Baby back fans, also known as baby back straps, are straps that minority women used to carry their babies on the back when going to the market or working in the fields. Baby back fan is not only an article of utility, a shield to protect a young baby, but also a close ink between mothers and their children.
Poured in thick motherly love, Baby back fans are delicately and beautifully ornamented. From the color matching to the plastic arts, these fans are made with the skills of weaving, embroidery, dyeing, insertion and taping, they become beautiful pictures, which do not only demonstrate the glory of maternal love and women’s superb skills, but also the most collective display of the culture and art of the Southwest Minority. On the morning of August 19, 2016, “Attachment to the Hometown–Exhibition of Selected Baby Back Fans from Ethnic Groups in Southwest China Donated by Li Huizhen”, hosted by the National Art Museum of China, opened in the square hall on the ground floor. The donation program is a part of the “National Arts Collection and Donation Reward Program” jointly established by the Ministry of Culture and Ministry of Finance, which is the country’s recognition and praise of the selfless dedication of Li Huizhen.
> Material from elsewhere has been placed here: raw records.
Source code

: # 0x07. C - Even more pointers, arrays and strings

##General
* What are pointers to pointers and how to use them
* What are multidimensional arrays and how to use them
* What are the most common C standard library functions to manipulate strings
Baby Back Fans: Blended in the Maternal Love and Virtuosity
“Baby back fan”, namely the tapes to bear infants, is the cradle and swaddling clothes on the back of the mother. With the wisdom and skills, women blend the care of life, the memories of ancestors and the love to the natural world in a smallbaby back fan. Understanding them, we can understand the spirit, history, culture and emotional content of an ethnic group.
The majority of Southwest Minorities generally do not have their own writing, and they generally dictate stories, legends, and poetry to remember the historical memories of the ethnic groups, as well as pictographic patterns represented by clothing patterns, which is called the “History Books Dressed by People”. In the baby back straps, the abstract ornamentations which are called “Mi Mai (namely a horse)” and “Lang Wu (river waves)” depict the history of the Miao people who stepped over the mountains and rivers, to migrate southwards. The abstractions of these heavy memories were fixed in the baby back fans, through which they could edify the younger generation, to inherit the culture and history of the ethnic group.
At the central hall on the 5th floor, the elegant indigo background, the huge pictures of a Miao village in Guizhou, the display area built by wooden structures to mimic Dong people’s houses, as well as the beautiful baby back fans hung on bamboo sticks, give the audience a sense of being in the Southwest Minority houses, once they entered the exhibition hall. The ancient Miao people’s sewing machine, taping machine, various vegetable dyes, and embroidery tools are on display in the room, so that the viewer can have an intuitive and comprehensive understanding of the fans that fused the great maternal love and virtuosity. In addition, the exhibition also sets a model for baby back fans, so that the viewer can personally operate and tie it.
The Ethnic Embroidery Art Returned to the Motherland from Abroad
Contacted by Prof. Li Meixian from The University of Hong Kong, Li Huizhen, Vice Chairperson of Hong Kong Fuhui Education Foundation collected a number of Southwest Minorities’ baby back fans from an American collector. This includes about 1770 pieces which is the biggest batch and is donated tothe National Art Museum of China for their permanent collection. The exhibition features the selected 150 pieces to satisfy the audience.
At the opening ceremony, Li Huizhen said that, on the one hand, she hoped through this exhibition and related public education activities such as seminars,to help the public have a more profound understanding of the culture of Southwest Minorities, on the other hand she also hoped that the donated baby back fans can be handed down for posterity. These works come from 8 minorities of Guizhou, Hunan, Guangxi and Yunnan, and Miao people’s fans from Zhijin, Nayong in Guizhou, and Western Guizhou, are the most abundant, the production time spanned the late Qing Dynasty to the 1980s, while a lot of valuable embroidery treasures are non-renewable.
The donation exhibition is entitled “Attachment to the Hometown”, on the one hand, it is intended to recognise the skill, exquisitely ornamented baby back fans to make people feel the colorful ethnic art which was woven and embroidered by the Southwest Minority Women. On the other hand, “Attachment to the Hometown” also shows the human feelings and sincere patriotism of Li Huizhen who generously collected the works and selflessly donates them to the country,“She is like a colorful ribbon, linking Southwest Minorities and China”.
The exhibition continues to September 18, 2016.